Billing from FMS access logs

  • December 21, 2009
  • 1 reply
  • 713 views

I'm trying to compute the bytes delivered using the sc-bytes field of the access logs with FMS 3.5 and its seems completely wrong.   I'm taking the value of sc-bytes for the "stop" event and subtracting the sc-bytes for the "play" event.   At the same time, I'm using tcpdump to capture all the bytes being delivered to the client in this stream.   My numbers are looking something like this: For a 100 MB video file, my machine receives roughly 150 MB, but FMS sc-bytes is reporting about 400 MB.   Am I doing something wrong or is this a known issue with FMS?

    This topic has been closed for replies.

    1 reply

    Asa_-_FMS
    Adobe Employee
    Adobe Employee
    December 22, 2009

    No known issue here as those are some of the more scrutinized area of FMS.  Most major FMS partners do just what you're doing there to bill, so those numbers have been vetted more than a few times.  Some things to consider

    1.  sc-stream-bytes is really what you want if you're billing on content, because that's what the customer is seeing.  sc-bytes is that plus control traffic, rtmp overhead, etc - consequently it's your choice but if we're talking pure content most use this as they may/may not consider the RTMP overhead part of their load here

    2.  TCP dump is going to have even more overhead because you're accounting for TCP/IP overhead on stream and that's something that FMS doesn't account for in either sc-stream-bytes or sc-bytes.  Realistically it can't as it's obfuscated from that TCP/IP does at that layer (for example how does it want to track a TCP retransmit)

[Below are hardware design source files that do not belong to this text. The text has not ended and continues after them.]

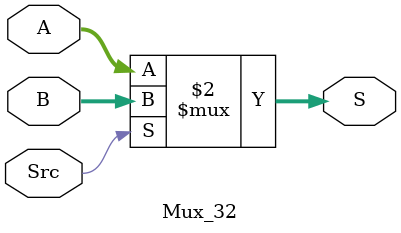
<source format=v>
`timescale 1ns / 1ps
module Mux_32(A,B,S,Src
    );
input [31:0] A,B;
 input Src;
 output [31:0] S;
 assign S = (Src==0) ? A:B;
endmodule

</source>
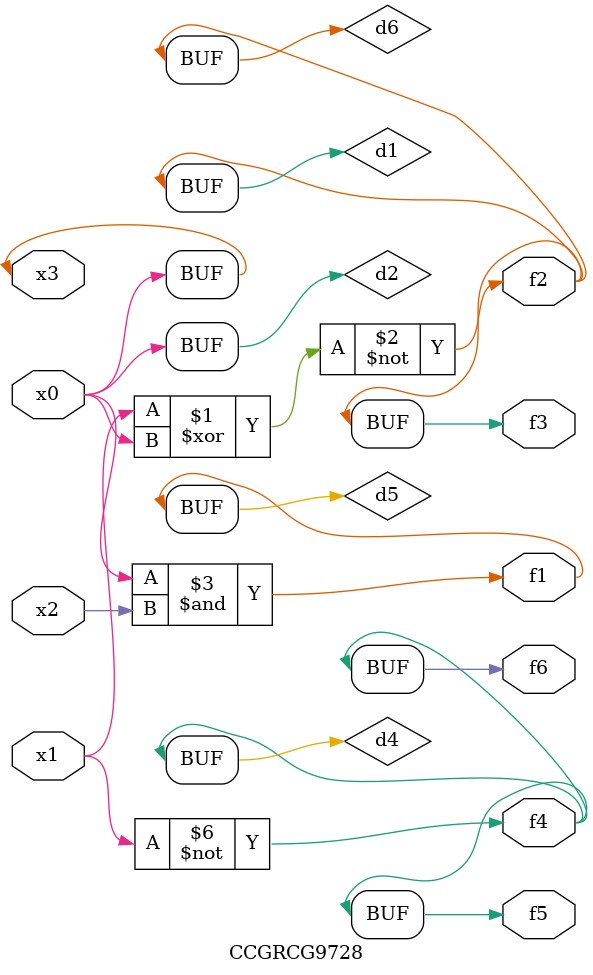
<source format=v>
module CCGRCG9728(
	input x0, x1, x2, x3,
	output f1, f2, f3, f4, f5, f6
);

	wire d1, d2, d3, d4, d5, d6;

	xnor (d1, x1, x3);
	buf (d2, x0, x3);
	nand (d3, x0, x2);
	not (d4, x1);
	nand (d5, d3);
	or (d6, d1);
	assign f1 = d5;
	assign f2 = d6;
	assign f3 = d6;
	assign f4 = d4;
	assign f5 = d4;
	assign f6 = d4;
endmodule

</source>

    3.  Simple play-through vs seek/buffering.  Since FMS can seek, or buffer play for some space of data unviewed for baseline billing tests you'll want to make sure it's a simple play from beginning to end as well to set your metrics.  If the customer is seeking, pausing and then closing, etc then this number will also be inaccurate.

    Hope that helps,

    Asa

    vgattoAuthor
    Participant
    December 22, 2009

    Can you elaborate on your third point?   Are they inaccurate in the sense that if I measured the bytes being delivered vs. those reported that the numbers would be off?